Goldene Visa bringen Portugal 2,5 Milliarden Euro ein
Mit 2,5 Milliarden Euro von privaten Auslands-Investoren hat Portugal seit 2012 die Folgen der Finanzkrise etwas mildern können. Bürger Chinas, Brasiliens, Russlands, Südafrikas und des Libanons erkauften sich mit diesem Geld die meisten „goldenen Visa“ des EU-Landes. Entsprechende Zahlen dazu lieferte jetzt dessen Ausländer- und Grenzbehörde SEF. Ein weitaus stärkerer Investitionstreiber ist aber die zügige Vergabe von EU-Fördermitteln in Portugal, schreibt „Germany Trade and Invest“ (GTAI) in seiner neusten Stärken-/Schwächenanalyse.
Voraussetzung für goldene Visa für Staatsangehörige aus Nicht-EU-Ländern ist ein Kapitaltransfer von mehr als 500.000 Euro nach Portugal, zum Beispiel für den Kauf einer Immobilie. Auch die Schaffung von zehn Arbeitsplätzen oder der Einsatz einer Million Euro in einem portugiesischen Unternehmen führen zum Anspruch auf eine derartige Aufenthaltsgenehmigung, die zudem Reisefreiheit in den „Schengen“-Ländern verschafft.

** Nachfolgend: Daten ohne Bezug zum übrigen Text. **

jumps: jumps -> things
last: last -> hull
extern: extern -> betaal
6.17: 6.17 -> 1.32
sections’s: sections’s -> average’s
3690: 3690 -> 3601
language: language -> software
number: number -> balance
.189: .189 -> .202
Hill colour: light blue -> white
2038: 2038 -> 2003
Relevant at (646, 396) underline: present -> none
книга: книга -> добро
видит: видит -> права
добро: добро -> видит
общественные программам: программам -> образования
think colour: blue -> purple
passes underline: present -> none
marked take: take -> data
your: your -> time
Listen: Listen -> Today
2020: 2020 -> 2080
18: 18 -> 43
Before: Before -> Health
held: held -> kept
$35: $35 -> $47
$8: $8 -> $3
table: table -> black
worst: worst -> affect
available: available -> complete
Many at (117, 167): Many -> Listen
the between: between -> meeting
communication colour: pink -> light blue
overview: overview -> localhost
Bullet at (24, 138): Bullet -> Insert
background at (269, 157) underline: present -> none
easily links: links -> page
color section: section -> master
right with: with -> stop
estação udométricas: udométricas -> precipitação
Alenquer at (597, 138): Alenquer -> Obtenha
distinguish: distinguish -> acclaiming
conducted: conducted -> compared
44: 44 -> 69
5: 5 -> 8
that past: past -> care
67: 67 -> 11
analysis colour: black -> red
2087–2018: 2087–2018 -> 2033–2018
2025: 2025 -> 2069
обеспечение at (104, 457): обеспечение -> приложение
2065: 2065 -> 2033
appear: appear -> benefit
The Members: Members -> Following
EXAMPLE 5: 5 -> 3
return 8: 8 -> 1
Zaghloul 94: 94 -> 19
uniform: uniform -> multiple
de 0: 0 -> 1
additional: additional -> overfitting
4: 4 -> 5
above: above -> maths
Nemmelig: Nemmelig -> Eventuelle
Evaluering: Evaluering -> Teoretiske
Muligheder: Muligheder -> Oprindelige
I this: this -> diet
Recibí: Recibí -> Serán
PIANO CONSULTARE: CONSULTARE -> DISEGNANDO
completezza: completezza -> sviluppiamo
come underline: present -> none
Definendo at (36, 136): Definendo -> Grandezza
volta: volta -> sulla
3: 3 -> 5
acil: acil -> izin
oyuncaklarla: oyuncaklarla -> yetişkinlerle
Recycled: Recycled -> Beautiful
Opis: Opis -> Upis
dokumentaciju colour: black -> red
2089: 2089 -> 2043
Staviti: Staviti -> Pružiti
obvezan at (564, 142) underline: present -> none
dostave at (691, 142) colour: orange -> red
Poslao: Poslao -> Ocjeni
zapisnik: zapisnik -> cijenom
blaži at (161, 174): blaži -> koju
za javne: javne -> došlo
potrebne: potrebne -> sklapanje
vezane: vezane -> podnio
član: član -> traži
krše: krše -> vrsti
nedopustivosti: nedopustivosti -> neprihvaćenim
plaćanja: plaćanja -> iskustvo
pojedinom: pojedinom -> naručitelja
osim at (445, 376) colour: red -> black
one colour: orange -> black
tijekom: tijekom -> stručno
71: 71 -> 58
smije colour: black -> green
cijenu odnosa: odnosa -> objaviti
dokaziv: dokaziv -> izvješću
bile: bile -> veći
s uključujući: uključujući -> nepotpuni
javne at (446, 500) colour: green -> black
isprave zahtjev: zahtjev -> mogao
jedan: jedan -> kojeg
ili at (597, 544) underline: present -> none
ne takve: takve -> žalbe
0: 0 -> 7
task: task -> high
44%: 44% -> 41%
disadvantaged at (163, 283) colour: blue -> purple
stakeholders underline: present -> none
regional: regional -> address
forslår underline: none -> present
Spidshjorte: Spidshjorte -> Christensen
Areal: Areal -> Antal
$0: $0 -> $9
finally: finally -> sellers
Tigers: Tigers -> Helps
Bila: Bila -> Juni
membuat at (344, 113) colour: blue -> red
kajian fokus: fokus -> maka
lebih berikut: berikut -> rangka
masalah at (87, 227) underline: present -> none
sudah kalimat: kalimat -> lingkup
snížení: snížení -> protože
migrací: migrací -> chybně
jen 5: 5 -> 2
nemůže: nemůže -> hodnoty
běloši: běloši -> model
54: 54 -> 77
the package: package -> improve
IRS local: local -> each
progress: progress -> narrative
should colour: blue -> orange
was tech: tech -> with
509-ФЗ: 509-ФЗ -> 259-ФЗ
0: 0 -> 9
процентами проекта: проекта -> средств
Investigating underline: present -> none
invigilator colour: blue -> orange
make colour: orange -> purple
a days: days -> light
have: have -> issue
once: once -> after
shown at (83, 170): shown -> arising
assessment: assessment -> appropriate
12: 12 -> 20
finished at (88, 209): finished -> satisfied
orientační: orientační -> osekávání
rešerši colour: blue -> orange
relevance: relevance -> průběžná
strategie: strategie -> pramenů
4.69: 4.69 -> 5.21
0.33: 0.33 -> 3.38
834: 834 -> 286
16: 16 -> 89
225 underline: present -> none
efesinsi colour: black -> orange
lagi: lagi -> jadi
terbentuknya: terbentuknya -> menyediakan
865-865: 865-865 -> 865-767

Insgesamt stellte Portugal bislang 4.202 goldene Visa aus. In Portugal werden sie ARI genannt: AUTORIZAÇÃO DE RESIDÊNCIA PARA ATIVIDADE DE INVESTIMENTO. Auf Chinesen entfielen 73 Prozent, auf Brasilianer sechs Prozent. Russen, Südafrikaner und Libanesen haben unter den Begünstigten einen Anteil von jeweils weniger als drei Prozent.
Kein Wunder also, dass überall in Portugal mittlerweile tausende von chinesischen Restaurants und Basaren auffallen. Mit ihren umfangreichen Sortimenten und sehr niedrigen Preisen sind die China-Geschäfte ortsansässigen portugiesischen Händlern jedoch manchmal ein Dorn im Auge.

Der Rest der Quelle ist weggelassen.